The liver doesn't produce the bile from scratch much of it is recycled from the entrohepatic cycle. However, there is tendency for recycled bile to clump more easily that freshly synthesised bile. It is important to ensure that a regular good proportion of bile is expelled so that new bile is synthesised.
It is now believed that more bile is lost that the 5% that older theory books report. Also, many more substances that we consume cause bile secreted through the biliary tract.
There are two distinct types of bile, hepatic bile and gallbladder bile the main difference being that hepatic bile contains bicarbonate and gallbladder bile is concentrated having water and bicarbonate removed. Both types in slightly different proportion are secreted by demand of different foods.
Many people survive perfectly well without a gallbladder and I have a friend whose diseased gallbladder was removed and his life has been unaffected. So it could be concluded that either he is lucky or in you circumstance and that of about 40% of people without a gallbladder that there is another factor.
The major problem with cholesterol is its inherently high melting point of 150 deg C. This is way above body temperature. When the essential fatty acids linoleic and linolenic are present in sufficient quantity with lecithin, cholesterol becomes liquid below normal body temperature.

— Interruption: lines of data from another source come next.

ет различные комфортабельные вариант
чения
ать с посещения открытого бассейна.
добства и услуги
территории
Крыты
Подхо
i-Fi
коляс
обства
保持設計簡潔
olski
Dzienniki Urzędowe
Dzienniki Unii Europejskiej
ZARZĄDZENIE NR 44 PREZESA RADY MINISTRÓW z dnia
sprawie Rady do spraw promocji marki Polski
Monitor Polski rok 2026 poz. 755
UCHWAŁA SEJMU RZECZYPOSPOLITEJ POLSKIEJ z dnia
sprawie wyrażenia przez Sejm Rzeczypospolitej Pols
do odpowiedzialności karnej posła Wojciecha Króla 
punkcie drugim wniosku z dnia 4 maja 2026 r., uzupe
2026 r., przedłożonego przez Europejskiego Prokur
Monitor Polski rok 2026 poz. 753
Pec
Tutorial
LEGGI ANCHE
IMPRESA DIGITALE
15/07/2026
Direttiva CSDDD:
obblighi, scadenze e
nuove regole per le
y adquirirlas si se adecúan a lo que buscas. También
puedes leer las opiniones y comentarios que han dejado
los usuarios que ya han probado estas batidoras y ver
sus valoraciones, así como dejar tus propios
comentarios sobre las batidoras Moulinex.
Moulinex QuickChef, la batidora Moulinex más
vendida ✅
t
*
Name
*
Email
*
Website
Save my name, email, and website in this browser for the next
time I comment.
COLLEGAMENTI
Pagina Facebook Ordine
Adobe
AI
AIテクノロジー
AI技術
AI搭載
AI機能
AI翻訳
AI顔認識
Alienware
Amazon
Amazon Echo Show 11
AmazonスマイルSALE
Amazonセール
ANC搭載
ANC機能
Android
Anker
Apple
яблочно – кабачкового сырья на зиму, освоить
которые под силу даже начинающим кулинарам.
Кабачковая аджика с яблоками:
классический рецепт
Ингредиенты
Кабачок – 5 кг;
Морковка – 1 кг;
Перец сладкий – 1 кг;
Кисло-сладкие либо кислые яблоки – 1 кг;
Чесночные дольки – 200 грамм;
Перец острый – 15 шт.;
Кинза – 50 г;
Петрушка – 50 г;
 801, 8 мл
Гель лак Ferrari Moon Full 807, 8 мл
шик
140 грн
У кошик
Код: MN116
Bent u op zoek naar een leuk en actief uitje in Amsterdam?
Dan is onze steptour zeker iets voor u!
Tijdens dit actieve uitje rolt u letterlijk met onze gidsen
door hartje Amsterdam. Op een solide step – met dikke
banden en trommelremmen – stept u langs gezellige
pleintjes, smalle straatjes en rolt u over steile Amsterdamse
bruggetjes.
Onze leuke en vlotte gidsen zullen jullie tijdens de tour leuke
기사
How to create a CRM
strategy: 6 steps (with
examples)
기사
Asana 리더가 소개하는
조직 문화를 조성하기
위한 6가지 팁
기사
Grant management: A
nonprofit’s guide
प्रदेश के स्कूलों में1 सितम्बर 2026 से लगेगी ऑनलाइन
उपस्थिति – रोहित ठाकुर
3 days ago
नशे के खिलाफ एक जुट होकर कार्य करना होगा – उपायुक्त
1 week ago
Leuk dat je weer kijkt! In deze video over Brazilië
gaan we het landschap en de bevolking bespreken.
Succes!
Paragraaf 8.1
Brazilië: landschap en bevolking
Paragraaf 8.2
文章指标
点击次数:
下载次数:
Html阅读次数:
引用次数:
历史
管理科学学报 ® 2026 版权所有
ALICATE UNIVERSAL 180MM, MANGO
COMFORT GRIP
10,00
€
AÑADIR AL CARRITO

'Normal' Bile is a critically stable (Metastable) material. It is a mixture of 3 compounds:
Cholesterol
Bile Salts
Lecithin
They need to exist together in certain proportion and any imbalance in any of the 3 substances can lead to anomalies in the bile. Too much cholesterol and crystals of cholesterol and clumps of fatty material form. A drop in lecithin and crystals of cholesterol, clumps of fatty material and cluster of plastic like material form. A drop in bile salts and clumps of fatty material and cluster of plastic like material form.
It can be seen that bile has the potential to make a wide variety of different types of 'stones' in the liver, ducts or gallbladder. It is also possibly that bile falling within normal concentrations may under certain condition form gall stones, Eg if the bile isn't replenished regularly or the gallbladder doesn't contract properly among other things.
Experiments in a laboratory have demonstrated that bile from people without
Gallstones takes about 15 days to form the nucleus of a gallstone. Bile of people with cholesterol gallstones, which, usually already contains cholesterol crystals has a nucleation time of about 3 days. Nucleation of cholesterol occurs far more rapidly from gallbladder bile of people with cholesterol
Gallstones than from hepatic bile in the same person, even when hepatic bile samples are supersaturated with cholesterol. The addition of even small amounts of gallbladder bile to the hepatic bile samples causes rapid nucleation. These observations have led to the isolation of proteins in the gallbladder that promote or retard the nucleation of cholesterol crystals. At least five proteins have been identified as nucleation promoters, in addition to gallbladder mucoprotein.
During the normal inter-digestive period the gallbladder partially contracts, thus potentially evacuating any small crystals that might have formed. This cleansing function of the gallbladder should in theory prevent bile stasis and prevent crystals from growing into stones. However, interruption in the normal biliary cycles can lead to the formation of cholesterol gallstones. This condition is sometimes called biliary stasis or gallbladder stasis. Stasis means the state in which the normal flow of a body stops.
Cholesterol re-absorption in the intestines can be blocked with an essential fatty acid "alpha-olefin maleic acid". This may be way of expelling excess bile, mainly cholesterol, and facilitating the biliary equivalent of an oil change but the evidence is not sufficiently robust at this point in time.